> Fragment źródłowy
##############################

Migacze i inne pierdoły

W tym miejscu zamieszczamy posty związane z egzaminami

Moderatorzy: ella, klebek

Postprzez invx » wtorek 03 lipca 2007, 21:35

loser napisał(a):Chyba 3 mignięcia to jest wystarczająca liczba, żeby inny użytkownik drogi zauważył (O ile nie rozmawia przez telefon, nie je, nie ogląda się za dziewczyną idącą po chodniku itd).
Oczywiście jak ktoś chce się włączyć do ruchu, a jest to niemożliwe (bo jadą i jadą) do będzie migać i kilkadziesiąt razy.
A z tym wcześniejszym sygnalizowaniem to trzeba uważać, zwłaszcza jak nie znamy topografii terenu.
Czasami tuż przed większym skrzyżowaniem jest małe, z podporządkowaną, albo wjazd na parking czy droga wew. I wtedy wczesne sygnalizowanie skrętu w prawo, może innego użytkownika zmylić.

Powtórzę 3 mignięcia to minimum aby zasygnalizować swój zamiar.
Po tym jak jest możliwość, to następuje ruch kierownicą, pedał gazu, czy wrzucenie odpowiedniego biegu.


co innego jak zmieniasz pas w miescie, a co innego jak skrecasz jadac 150 na krajowce.

lepiej by ktos pomyslal ze skrecamy na pargink (a skrecamy za parkingiem) - niz by mial sie w nas *** 8)
invx
 
Posty: 495
Dołączył(a): poniedziałek 17 lipca 2006, 20:40

Postprzez scorpio44 » wtorek 03 lipca 2007, 21:59

Loser, nie musisz dokładniej precyzować, bo tak czy siak widać wyraźnie (w moim odczuciu), że nie masz pojęcia o czytelnym sygnalizowaniu i aż mi jest trudno uwierzyć w to, że z tymi 3 mignięciami, które rzekomą przed skrętem wystarczą (kiedykolwiek!), mówisz poważnie... Ale z drugiej strony, biorąc pod uwagę, to co widzę codziennie (czytaj: większość kierowców sygnalizuje za późno - warto zaznaczyć, że owo za późno to w niektórych wypadkach i 10 albo kilkanaście mignięć ;) - i doprowadza mnie tym do szału), to może i mogę w to uwierzyć - pewnie oni też rozumują jak Ty...

##############################

> Polecenie
Odpowiedz na pytania do fragmentu źródłowego:
1. Kto jest moderatorem?
2. Ile mignięć kierunkowskazu fragment nazywa minimum potrzebnym do zasygnalizowania zamiaru?
3. Ile postów ma na koncie invx?
Wiersze nie mają żadnego związku z fragmentem źródłowym.

> Blok danych
##############################

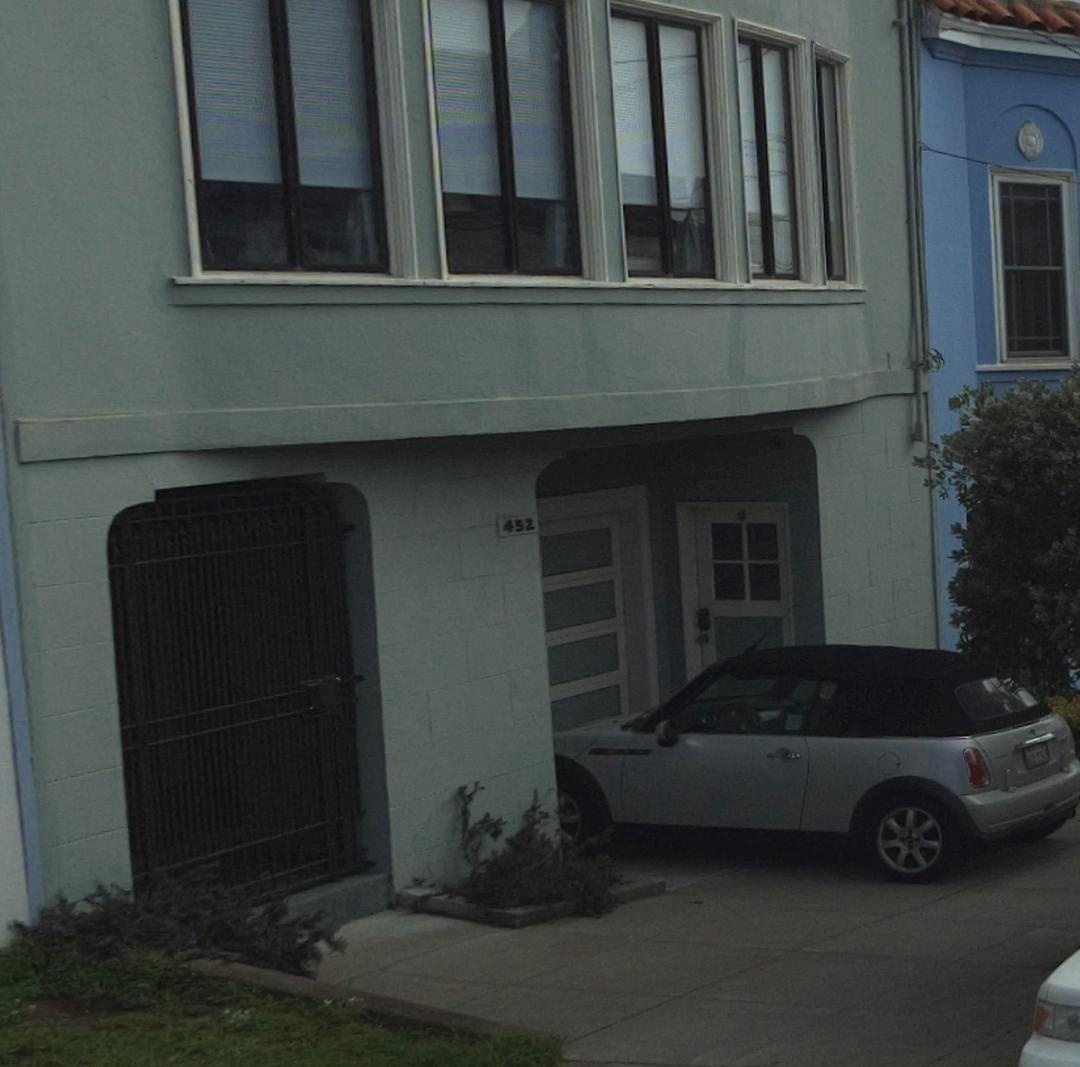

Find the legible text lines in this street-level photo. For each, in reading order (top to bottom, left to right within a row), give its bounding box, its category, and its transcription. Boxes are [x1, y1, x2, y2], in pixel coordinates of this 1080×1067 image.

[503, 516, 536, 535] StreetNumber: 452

##############################

> Odpowiedź
1. ella i klebek
2. 3 mignięcia
3. 495